• What you will do: From the entries below, pull out each line where "thumb" appears.

--- Source records Enclosed Below ---

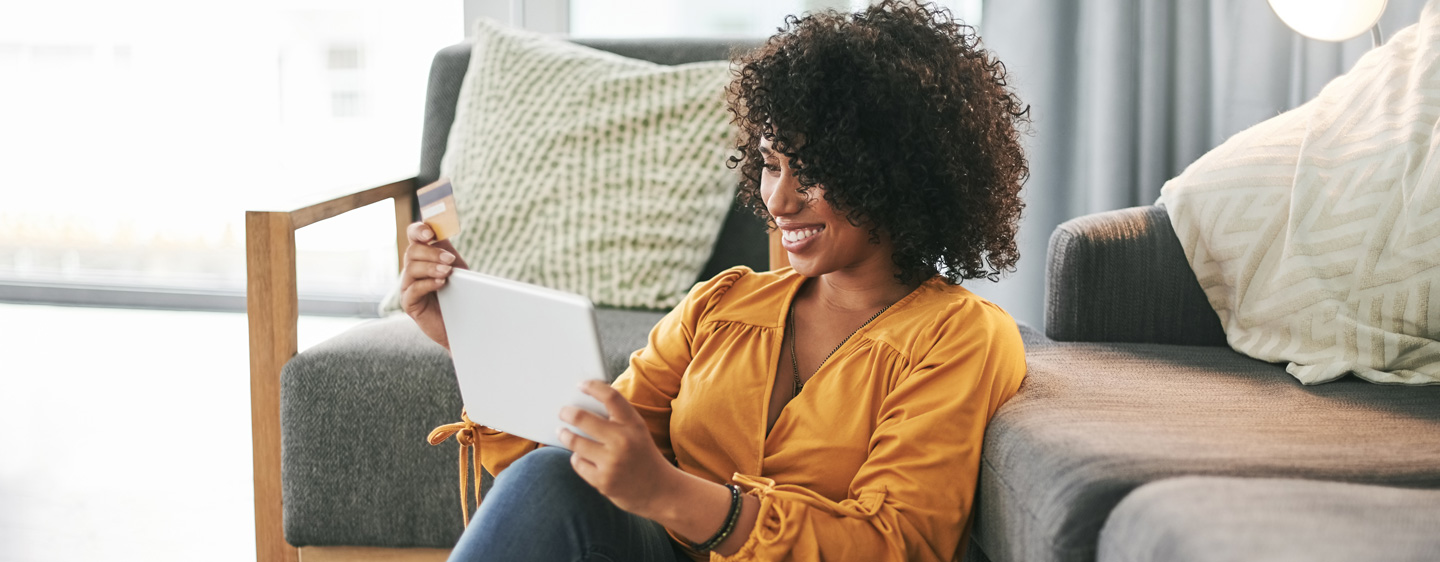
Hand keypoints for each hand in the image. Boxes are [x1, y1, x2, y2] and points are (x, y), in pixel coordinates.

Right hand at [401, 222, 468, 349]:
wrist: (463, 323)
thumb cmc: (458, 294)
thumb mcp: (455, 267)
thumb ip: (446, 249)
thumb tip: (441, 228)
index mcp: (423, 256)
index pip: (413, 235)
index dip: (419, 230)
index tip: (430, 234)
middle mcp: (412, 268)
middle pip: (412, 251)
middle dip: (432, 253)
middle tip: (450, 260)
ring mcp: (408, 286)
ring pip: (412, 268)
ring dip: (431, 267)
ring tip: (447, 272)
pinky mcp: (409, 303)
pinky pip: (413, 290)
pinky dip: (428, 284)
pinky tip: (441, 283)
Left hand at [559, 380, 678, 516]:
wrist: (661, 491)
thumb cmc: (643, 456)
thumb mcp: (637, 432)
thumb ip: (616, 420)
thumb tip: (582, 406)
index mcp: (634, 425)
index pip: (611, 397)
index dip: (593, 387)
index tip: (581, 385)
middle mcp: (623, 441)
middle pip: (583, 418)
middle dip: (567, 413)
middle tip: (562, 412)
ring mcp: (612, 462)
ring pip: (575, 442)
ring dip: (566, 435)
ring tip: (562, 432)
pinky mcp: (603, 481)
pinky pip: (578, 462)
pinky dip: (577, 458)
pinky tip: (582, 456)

--- End of Enclosed Source records ---
--- Source records Enclosed Below ---

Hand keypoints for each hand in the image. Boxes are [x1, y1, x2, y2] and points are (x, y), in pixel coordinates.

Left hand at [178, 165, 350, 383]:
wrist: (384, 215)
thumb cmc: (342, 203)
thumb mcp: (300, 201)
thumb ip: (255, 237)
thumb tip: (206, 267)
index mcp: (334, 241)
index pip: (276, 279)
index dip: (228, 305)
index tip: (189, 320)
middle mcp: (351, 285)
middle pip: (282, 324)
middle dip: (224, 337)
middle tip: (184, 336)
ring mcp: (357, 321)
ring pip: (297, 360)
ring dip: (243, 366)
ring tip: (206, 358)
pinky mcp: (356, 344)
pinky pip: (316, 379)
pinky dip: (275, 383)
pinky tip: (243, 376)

--- End of Enclosed Source records ---

• Written answer:
thumb cmc: (458, 294)
thumb mcp: (455, 267)
thumb ip: (446, 249)
thumb tip: (441, 228)
thumb cmc: (643, 456)
thumb mcp: (637, 432)
thumb ip: (616, 420)
thumb tip: (582, 406)
thumb cmc: (342, 203)
thumb mcp: (300, 201)
thumb ip: (255, 237)
thumb tip: (206, 267)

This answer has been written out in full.